**** Exercise input ****
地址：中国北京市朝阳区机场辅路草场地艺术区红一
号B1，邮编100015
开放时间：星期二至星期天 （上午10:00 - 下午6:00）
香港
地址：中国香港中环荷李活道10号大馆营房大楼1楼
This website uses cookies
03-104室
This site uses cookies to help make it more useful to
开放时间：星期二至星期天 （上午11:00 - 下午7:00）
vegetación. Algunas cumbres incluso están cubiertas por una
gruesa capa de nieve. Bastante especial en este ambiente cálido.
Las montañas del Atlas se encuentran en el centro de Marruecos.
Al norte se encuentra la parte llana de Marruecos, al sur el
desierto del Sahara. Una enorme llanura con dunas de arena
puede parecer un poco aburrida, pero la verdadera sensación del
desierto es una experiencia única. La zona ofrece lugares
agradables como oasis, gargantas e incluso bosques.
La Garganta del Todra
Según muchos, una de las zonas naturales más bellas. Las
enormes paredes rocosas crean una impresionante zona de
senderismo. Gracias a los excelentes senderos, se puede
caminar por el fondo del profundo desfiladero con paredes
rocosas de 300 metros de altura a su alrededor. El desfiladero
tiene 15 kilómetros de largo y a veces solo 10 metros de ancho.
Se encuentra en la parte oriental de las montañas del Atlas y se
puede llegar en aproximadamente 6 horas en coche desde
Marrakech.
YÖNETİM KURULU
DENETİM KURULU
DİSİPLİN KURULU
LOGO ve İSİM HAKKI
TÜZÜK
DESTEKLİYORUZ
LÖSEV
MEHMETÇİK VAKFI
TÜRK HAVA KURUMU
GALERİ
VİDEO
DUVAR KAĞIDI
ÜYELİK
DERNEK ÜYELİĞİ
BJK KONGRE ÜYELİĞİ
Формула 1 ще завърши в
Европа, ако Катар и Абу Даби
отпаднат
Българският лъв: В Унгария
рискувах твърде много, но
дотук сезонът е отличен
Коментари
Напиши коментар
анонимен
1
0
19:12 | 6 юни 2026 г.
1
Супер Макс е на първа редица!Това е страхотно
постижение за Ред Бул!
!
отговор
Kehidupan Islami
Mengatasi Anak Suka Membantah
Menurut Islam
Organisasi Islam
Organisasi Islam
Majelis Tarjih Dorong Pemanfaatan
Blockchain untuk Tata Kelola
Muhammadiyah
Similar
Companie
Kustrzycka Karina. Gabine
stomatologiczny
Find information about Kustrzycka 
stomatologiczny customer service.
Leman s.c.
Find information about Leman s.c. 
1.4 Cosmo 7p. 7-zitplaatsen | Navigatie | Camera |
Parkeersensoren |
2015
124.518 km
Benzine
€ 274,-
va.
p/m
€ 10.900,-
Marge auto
****
◆ **What this task involves**
Could you copy the rows word for word, starting at the very first line and ending with the line that contains "Las montañas del Atlas se"?

◆ **Written solution**
地址：中国北京市朝阳区机场辅路草场地艺术区红一
号B1，邮编100015
开放时间：星期二至星期天 （上午10:00 - 下午6:00）
香港
地址：中国香港中环荷李活道10号大馆营房大楼1楼
This website uses cookies
03-104室
This site uses cookies to help make it more useful to
开放时间：星期二至星期天 （上午11:00 - 下午7:00）
vegetación. Algunas cumbres incluso están cubiertas por una
gruesa capa de nieve. Bastante especial en este ambiente cálido.
Las montañas del Atlas se encuentran en el centro de Marruecos.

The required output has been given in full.